11.6 % en 2023, 6 % en 2024, 15 % en 2025 : l’augmentation du nombre de dossiers de surendettement est tendancielle ces dernières années dans le Jura. Un constat qui interroge, “alors que les indicateurs socio-économiques sont plutôt bons”, a indiqué Jean-Luc Blanc, directeur départemental des finances publiques.
Cette hausse, qui s’est amorcée à l’été 2023, est à remettre dans un contexte de baisse constante du nombre de dossiers depuis les années 2010. Cette augmentation est aussi due à une plus grande communication sur la procédure, avec des “campagnes sur les réseaux sociaux pour la dédramatiser en 2025”, a rappelé Christophe Gourmand, directeur de la Banque de France dans le Jura. Enfin, “la hausse importante des saisines par voie numérique est un facteur”, a estimé Silvère Say, secrétaire général de la préfecture.
L’effet retardé de l’épisode inflationniste
Cependant, ces 658 dossiers enregistrés en 2025 sont tout de même le marqueur de plusieurs faits sociaux économiques inquiétants. Tout d’abord, la remontée du chômage avec davantage de chômeurs répertoriés dans les dossiers (24 %). Aussi, l’effet retardé de l’épisode inflationniste. “Il y a notamment eu de nombreuses régularisations de factures d’énergies qui sont arrivées après”, a rappelé Christophe Gourmand.

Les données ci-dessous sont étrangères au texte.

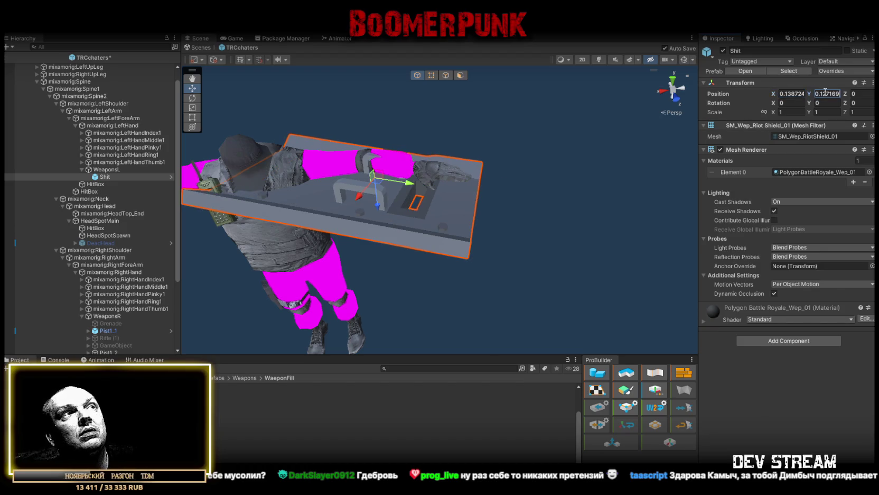
key("Home")
type("-")
key("ctrl+s")
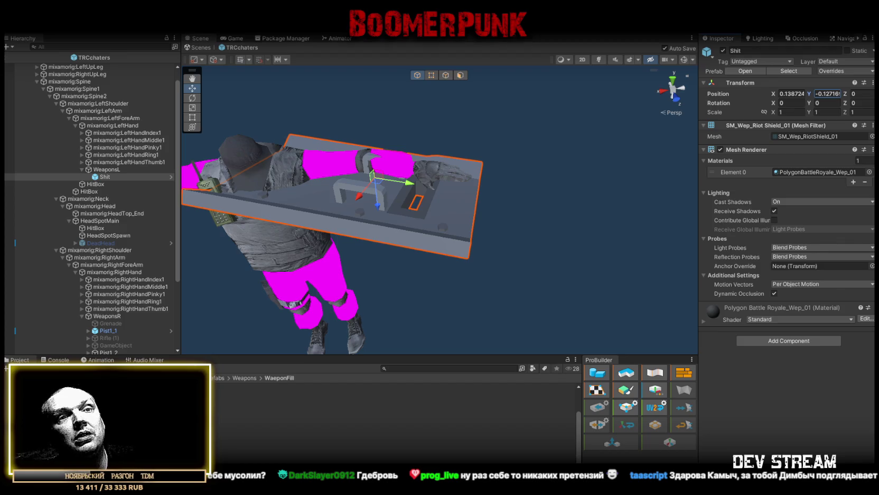
left_click(859, 94)
type("0.3954254")
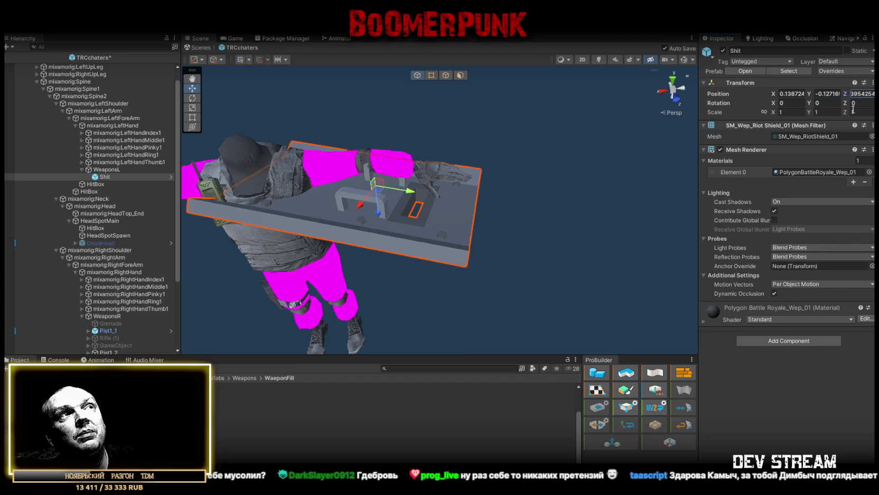
key("Home")
key("ctrl+s")
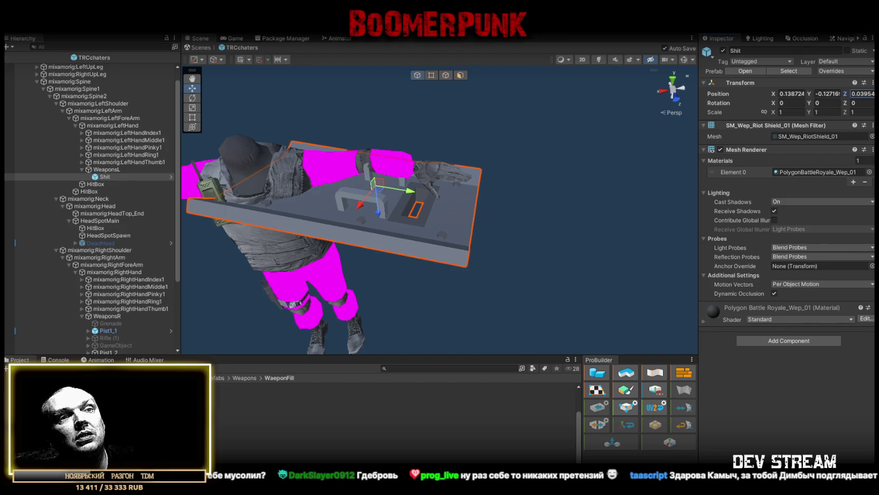
Set the shield's rotation to -180.201, -10.7359, -104.618.
left_click(791, 103)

Enfin, l’intensification dans les habitudes sociétales du paiement fractionné. “Aujourd’hui, vous pouvez même payer en trois fois votre billet de train. C’est un retardateur de précarité mais un accélérateur de surendettement. Les jeunes sont particulièrement exposés.”
L’addition de ces phénomènes a entraîné cette hausse, avec également une augmentation de l’endettement global : 25.7 millions d’euros en 2025 pour 20.3 millions en 2023. “Ce sont de plus grosses sommes car il y a eu quelques dossiers exceptionnels à plusieurs millions, notamment chez les chefs d’entreprises caution”, a expliqué le directeur de la Banque de France.
Toutes ces procédures ont abouti à des effacements totaux de dettes, dans 30 % des cas, ou bien des rééchelonnements avec des effacements partiels. Ce dispositif de la seconde chance est amené à perdurer dans le Jura, dans un contexte de précarité généralisée inédit depuis le milieu des années 2000 en France.